The prevailing theory is that they became what is known as "bycatch" in a fisherman's net, Naughton said.
"It's not unusual to find dead pups in Kane'ohe Bay, especially at this time of year, but it is somewhat unusual to find them in these numbers," Naughton said.
The summer months are the birthing season for hammerhead sharks and Kane'ohe Bay is a favored birthing location, Naughton said.
There were differing reports as to how many of the dead hammerheads were found, ranging from a low of 10 to a high of nearly 40.
Naughton said mother sharks typically have litters of up to 30 pups. He said all of the dead sharks were about the same size, and he estimated their age at about one week.
Small sharks like the ones that were found typically get their wide heads stuck in lay or "gill" nets and are unable to extract themselves.
Hammerheads are one of the shark species that have to keep moving to have seawater flow over their gills to extract oxygen.
The sharks that were found dead were so young and their breathing systems so fragile it probably wouldn't have taken very long for them to expire after becoming stuck in a net, Naughton said.
As long as the "eye" is of the required size, gill nets are legal in Hawai'i if they are not left in place for more than four hours and are checked at least once every two hours.

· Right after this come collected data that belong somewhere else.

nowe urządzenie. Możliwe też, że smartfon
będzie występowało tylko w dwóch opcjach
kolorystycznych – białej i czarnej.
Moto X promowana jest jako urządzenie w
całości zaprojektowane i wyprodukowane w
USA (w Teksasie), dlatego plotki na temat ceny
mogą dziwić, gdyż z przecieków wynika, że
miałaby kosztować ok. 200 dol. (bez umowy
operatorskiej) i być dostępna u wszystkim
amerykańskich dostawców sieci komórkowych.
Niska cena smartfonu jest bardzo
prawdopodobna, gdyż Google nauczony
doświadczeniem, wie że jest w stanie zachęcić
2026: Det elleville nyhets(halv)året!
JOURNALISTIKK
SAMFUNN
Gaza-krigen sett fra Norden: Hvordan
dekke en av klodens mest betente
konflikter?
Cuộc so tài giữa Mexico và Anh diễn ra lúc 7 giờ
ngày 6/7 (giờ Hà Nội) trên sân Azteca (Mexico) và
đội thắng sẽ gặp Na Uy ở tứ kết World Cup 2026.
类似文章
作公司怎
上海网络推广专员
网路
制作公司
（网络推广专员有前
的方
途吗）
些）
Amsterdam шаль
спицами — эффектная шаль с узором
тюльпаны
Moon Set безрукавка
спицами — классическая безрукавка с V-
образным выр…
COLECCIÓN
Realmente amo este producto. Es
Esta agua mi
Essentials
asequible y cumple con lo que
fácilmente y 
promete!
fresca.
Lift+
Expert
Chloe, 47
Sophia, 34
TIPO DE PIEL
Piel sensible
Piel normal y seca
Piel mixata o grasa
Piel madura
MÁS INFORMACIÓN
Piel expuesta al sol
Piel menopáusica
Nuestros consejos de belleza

"We ask that people who find live hammerheads in their nets, or catch them with a pole and a hook, release them. They are not a dangerous type of shark and the ones that were found dead belong to the most common species of hammerheads in the world," Naughton said.
The dead baby sharks could have grown to about eight feet in length. "But even at eight feet, their mouths are pretty small," Naughton said.
Newborn hammerheads prefer to feed in the soft sediment along the shoreline of large bays looking for small fish or invertebrates to munch on, Naughton said.
"They have been in Kane'ohe Bay for eons and will continue to be there for eons," he said.